A New Treatment for Perforated Ischemic Gastropathy after Distal Pancreactecomy with Celiac Axis Resection (Laparoscopy Endoscopy Co-Operative Treatment)

Atsushi Muraoka

Kagawa Rosai Hospital , Japan

Radical distal pancreatectomy with en bloc resection of the celiac axis (DP-CAR) has been performed for locally advanced pancreatic cancer. One of the major complications is ischemic gastropathy. A successful new treatment for a patient suffering from gastric bleeding due to a perforated ulcer after DP-CAR has been reported.

Case and method of treatment:
A 77-year-old female underwent DP-CAR with preservation of the stomach for advanced pancreatic cancer. For 2 weeks after the operation, her operative course seemed well, however, she became febrile from post-operative day (POD) 15, and had a tarry stool on POD 28. Endoscopic examination revealed an irregular deep ulceration on the greater curvature of the upper gastric body, and a CT scan showed an abscess formation around the ulceration. She was diagnosed with a perforated ulcer due to gastric ischemia. Her condition had been getting worse day by day and was accompanied with hematemesis, despite taking various medication.
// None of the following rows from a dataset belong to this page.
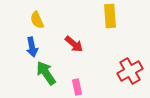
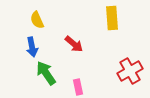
yellow rectangle: moved 2 px right, 2 px down
pink rectangle: moved 1 px right
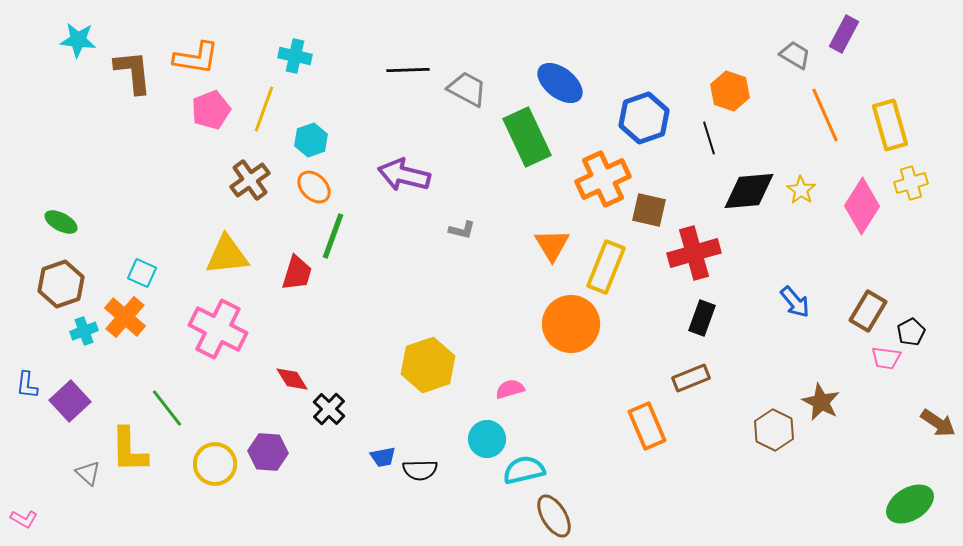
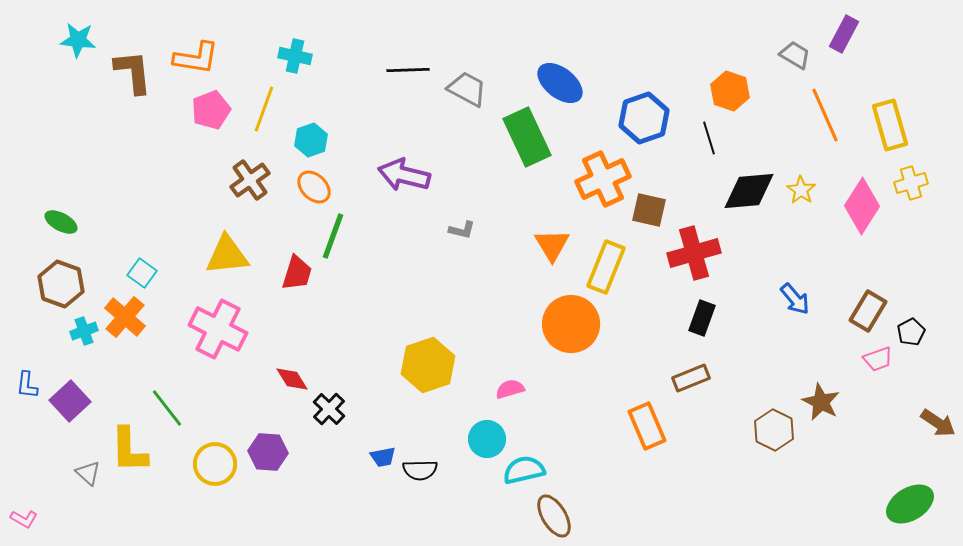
cyan square at (142, 273): rotated 12 degrees clockwise
brown hexagon at (61, 284): rotated 21 degrees counterclockwise
blue arrow at (795, 302): moved 3 px up
pink trapezoid at (886, 358): moved 8 px left, 1 px down; rotated 28 degrees counterclockwise
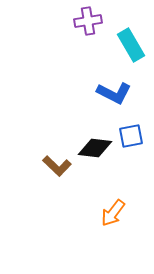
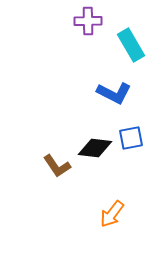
purple cross: rotated 8 degrees clockwise
blue square: moved 2 px down
brown L-shape: rotated 12 degrees clockwise
orange arrow: moved 1 px left, 1 px down
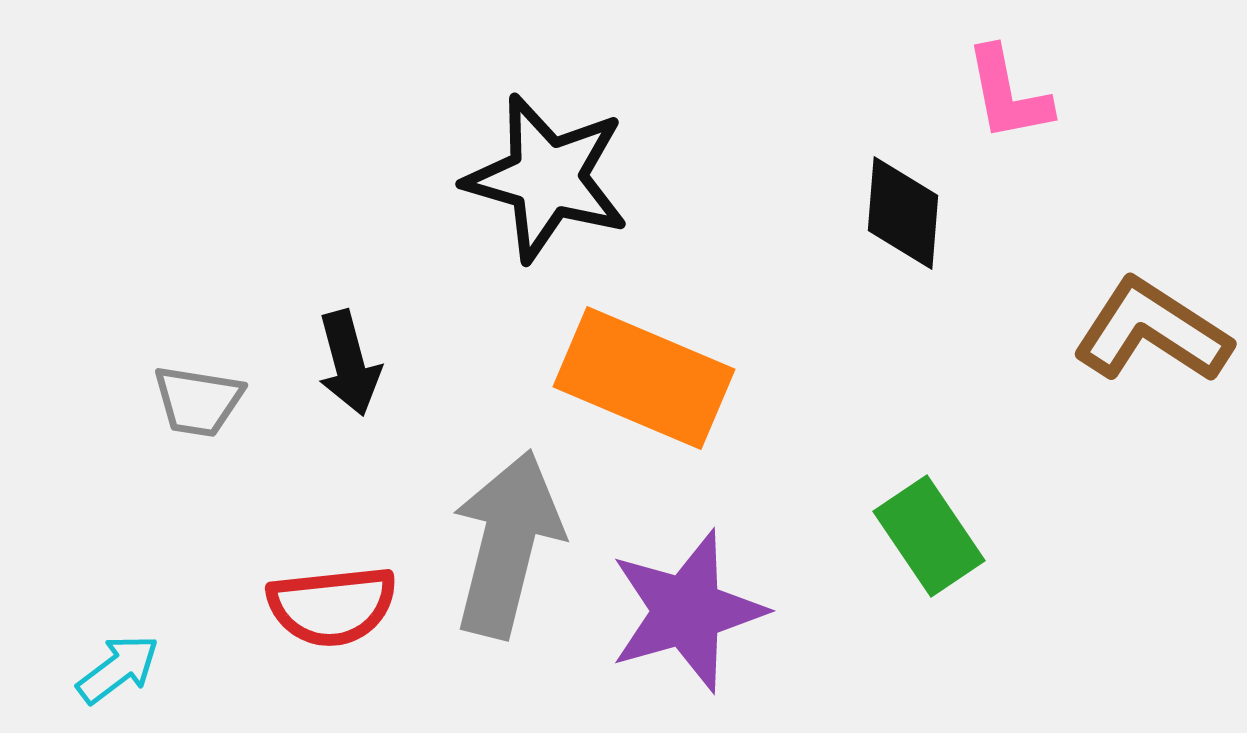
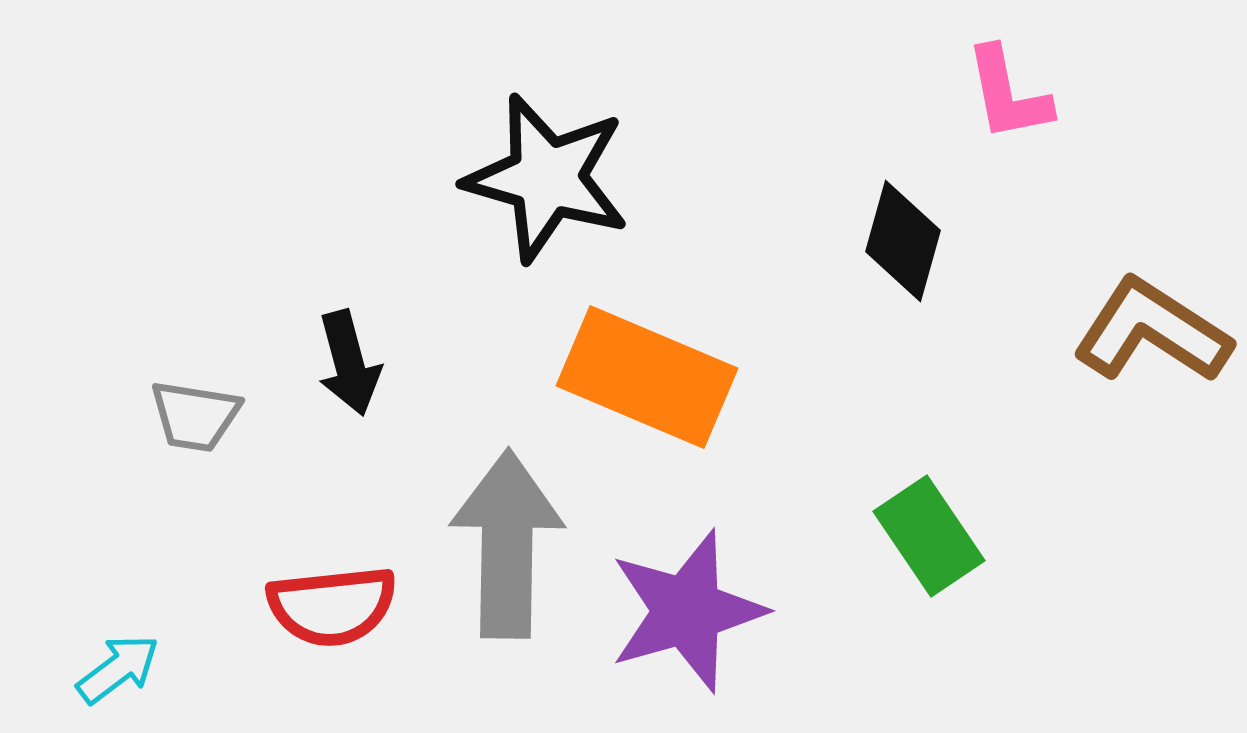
black diamond: moved 28 px down; rotated 11 degrees clockwise
orange rectangle: moved 3 px right, 1 px up
gray trapezoid: moved 3 px left, 15 px down
gray arrow: rotated 13 degrees counterclockwise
Not only total gastrectomy but also partial resection of the stomach by laparotomy seemed to be excessive based on her condition. Laparoscopy endoscopy co-operative treatment was adopted because it required a minimal invasive treatment.

Operative procedure:
A small incision was made on the abdominal wall, and a well adhered gastric antrum was exposed. Endoscopy was inserted via mouth and observed the gastric lumen. The role of endoscopy was illumination, observation, suction of blood and gastric juice, and to assist with needle holding. A small incision was selected on the center of the antrum, because it would require the minimum damage in order to preserve the gastric blood flow after celiac axis resection. A single 12-mm trocar was inserted into the gastric lumen directly under the endoscopic observation. A needle holder and atraumatic needle with 3-0 absorbable bladed thread were inserted via this trocar. Suturing this ulcer was performed with endoscopic illumination, and assisted by endoscopic forceps. This procedure needed a one-handed suturing technique as well as recognition of reverse alignment “mirror image” visualization. Finally, the ulceration was completely closed with 3 sutures and no bleeding was seen. The lesion in the stomach for the trocar was sutured with the layer to layer method. No drain was inserted.

After this operation, the patient’s hematemesis ceased, and she made a gradual recovery and was discharged. Unfortunately, she died 2 years after the operation because of cancer recurrence, however, she lived a full life before her final stage.

This was the first reported treatment of a patient with severe gastric bleeding due to ischemic gastropathy by laparoscopic and endoscopic co-operative treatment. Laparoscopic technique, which is advancing rapidly, has not been adopted in severe cases such as this. Laparoscopic procedures should be taken into consideration not only in simple procedures but also in serious cases where minimum invasive treatment is required.